▸ Try it:
How many lines in the records below contain the word "both"? Case matters. Give only the number.

▸ Supplied data:

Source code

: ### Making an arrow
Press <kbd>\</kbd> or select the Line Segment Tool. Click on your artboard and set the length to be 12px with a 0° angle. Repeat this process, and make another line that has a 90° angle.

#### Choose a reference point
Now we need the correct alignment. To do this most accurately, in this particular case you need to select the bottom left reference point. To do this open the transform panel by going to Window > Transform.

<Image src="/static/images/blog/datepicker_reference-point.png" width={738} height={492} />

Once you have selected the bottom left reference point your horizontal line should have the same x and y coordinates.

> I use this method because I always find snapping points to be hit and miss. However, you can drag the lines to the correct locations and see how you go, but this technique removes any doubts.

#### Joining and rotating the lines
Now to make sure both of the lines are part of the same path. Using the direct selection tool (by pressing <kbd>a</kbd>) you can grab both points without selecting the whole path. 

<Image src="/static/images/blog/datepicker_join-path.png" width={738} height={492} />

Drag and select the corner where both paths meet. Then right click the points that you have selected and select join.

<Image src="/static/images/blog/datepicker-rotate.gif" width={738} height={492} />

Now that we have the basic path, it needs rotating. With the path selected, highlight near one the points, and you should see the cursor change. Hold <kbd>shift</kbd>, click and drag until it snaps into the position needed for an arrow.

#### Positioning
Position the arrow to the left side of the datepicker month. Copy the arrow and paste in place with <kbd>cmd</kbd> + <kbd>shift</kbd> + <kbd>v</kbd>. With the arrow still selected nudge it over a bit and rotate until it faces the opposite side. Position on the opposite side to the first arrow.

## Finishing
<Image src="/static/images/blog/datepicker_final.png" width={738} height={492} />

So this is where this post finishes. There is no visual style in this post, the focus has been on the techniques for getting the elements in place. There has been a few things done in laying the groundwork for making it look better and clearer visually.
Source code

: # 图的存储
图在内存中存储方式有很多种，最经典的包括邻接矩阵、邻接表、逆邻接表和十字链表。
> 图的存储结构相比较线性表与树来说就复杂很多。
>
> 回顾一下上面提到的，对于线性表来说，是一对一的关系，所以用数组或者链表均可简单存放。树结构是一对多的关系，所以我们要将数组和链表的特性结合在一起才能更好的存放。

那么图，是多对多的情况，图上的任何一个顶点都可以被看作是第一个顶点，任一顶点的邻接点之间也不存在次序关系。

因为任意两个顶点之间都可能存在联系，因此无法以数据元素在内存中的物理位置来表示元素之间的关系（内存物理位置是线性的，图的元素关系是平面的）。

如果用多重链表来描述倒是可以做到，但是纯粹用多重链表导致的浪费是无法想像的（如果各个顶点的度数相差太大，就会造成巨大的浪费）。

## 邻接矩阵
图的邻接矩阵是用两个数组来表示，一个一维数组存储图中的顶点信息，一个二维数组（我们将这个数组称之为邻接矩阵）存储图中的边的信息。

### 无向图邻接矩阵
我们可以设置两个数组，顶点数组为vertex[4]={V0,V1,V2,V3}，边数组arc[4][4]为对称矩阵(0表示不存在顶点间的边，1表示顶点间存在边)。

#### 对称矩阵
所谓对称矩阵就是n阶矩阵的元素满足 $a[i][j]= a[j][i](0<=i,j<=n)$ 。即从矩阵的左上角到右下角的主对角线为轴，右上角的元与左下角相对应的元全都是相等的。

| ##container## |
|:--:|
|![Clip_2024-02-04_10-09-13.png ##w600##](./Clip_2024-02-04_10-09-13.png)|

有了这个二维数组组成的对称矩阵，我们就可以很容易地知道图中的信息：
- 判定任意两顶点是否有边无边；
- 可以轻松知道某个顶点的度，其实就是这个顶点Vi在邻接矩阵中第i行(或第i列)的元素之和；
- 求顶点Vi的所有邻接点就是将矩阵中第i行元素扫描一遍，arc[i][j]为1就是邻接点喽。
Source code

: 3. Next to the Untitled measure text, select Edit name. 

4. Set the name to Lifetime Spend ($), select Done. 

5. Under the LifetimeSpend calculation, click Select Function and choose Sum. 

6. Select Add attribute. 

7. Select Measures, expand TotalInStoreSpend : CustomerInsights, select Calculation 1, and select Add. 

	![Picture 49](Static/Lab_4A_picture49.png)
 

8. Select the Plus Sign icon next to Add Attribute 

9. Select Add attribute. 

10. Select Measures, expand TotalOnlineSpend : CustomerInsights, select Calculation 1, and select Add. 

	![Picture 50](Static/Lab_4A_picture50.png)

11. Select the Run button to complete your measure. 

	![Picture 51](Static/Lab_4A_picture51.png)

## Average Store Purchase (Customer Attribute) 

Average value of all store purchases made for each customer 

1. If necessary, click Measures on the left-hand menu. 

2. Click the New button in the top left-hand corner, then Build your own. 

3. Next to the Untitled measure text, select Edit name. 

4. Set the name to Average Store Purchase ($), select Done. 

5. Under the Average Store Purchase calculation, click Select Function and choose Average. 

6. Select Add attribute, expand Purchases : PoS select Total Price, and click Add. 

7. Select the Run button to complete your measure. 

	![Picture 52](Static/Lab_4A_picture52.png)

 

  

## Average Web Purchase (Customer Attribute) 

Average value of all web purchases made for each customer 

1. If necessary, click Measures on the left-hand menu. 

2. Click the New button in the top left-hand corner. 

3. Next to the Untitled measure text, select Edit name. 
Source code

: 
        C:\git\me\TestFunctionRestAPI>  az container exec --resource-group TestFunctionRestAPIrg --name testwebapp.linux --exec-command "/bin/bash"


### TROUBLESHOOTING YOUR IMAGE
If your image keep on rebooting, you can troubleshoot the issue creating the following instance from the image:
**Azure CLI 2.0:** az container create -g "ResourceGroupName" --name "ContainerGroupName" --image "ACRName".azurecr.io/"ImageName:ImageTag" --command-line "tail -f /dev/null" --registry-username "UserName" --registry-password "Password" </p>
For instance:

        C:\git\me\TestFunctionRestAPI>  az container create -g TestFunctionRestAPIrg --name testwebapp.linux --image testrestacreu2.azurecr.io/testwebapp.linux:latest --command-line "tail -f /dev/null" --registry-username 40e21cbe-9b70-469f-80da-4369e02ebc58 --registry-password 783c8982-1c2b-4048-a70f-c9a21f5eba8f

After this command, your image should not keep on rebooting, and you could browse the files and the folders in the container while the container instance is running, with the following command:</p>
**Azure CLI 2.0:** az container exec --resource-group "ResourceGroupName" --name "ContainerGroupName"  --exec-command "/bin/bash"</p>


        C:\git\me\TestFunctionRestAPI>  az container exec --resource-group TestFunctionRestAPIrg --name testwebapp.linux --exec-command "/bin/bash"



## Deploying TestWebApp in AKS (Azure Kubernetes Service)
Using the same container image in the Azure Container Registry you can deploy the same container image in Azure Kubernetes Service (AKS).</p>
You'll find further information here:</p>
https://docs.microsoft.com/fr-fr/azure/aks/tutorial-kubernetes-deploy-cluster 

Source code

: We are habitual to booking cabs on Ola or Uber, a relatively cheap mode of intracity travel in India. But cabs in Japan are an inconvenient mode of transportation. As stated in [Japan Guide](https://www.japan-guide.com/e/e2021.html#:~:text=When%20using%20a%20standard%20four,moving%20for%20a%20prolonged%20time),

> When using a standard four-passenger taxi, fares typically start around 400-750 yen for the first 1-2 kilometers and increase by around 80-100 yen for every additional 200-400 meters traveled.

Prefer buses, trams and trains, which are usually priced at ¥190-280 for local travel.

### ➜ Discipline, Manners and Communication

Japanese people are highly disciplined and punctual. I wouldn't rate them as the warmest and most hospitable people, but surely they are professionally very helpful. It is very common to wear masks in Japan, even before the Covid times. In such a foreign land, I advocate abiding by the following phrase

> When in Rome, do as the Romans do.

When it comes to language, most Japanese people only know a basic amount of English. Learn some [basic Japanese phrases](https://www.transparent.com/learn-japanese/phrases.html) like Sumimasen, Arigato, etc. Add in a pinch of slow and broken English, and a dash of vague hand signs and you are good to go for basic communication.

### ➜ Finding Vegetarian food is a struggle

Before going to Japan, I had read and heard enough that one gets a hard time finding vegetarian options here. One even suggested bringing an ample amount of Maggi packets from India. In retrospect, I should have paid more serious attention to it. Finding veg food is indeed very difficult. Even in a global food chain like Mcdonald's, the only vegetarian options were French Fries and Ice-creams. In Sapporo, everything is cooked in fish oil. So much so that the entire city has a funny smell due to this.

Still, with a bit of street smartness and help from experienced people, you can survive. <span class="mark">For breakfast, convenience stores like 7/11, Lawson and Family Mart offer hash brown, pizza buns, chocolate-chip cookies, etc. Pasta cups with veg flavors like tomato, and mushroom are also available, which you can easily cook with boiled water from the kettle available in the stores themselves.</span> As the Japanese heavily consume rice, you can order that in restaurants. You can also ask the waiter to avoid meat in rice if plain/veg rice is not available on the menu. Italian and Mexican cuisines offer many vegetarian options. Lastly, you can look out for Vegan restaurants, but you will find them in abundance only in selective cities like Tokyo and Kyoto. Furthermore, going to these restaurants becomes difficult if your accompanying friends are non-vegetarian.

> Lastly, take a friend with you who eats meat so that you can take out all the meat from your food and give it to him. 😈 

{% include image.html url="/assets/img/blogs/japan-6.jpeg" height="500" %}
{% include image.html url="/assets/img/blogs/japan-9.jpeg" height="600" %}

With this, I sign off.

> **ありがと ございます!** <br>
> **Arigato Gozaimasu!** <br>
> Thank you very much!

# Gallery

▸ Response:
2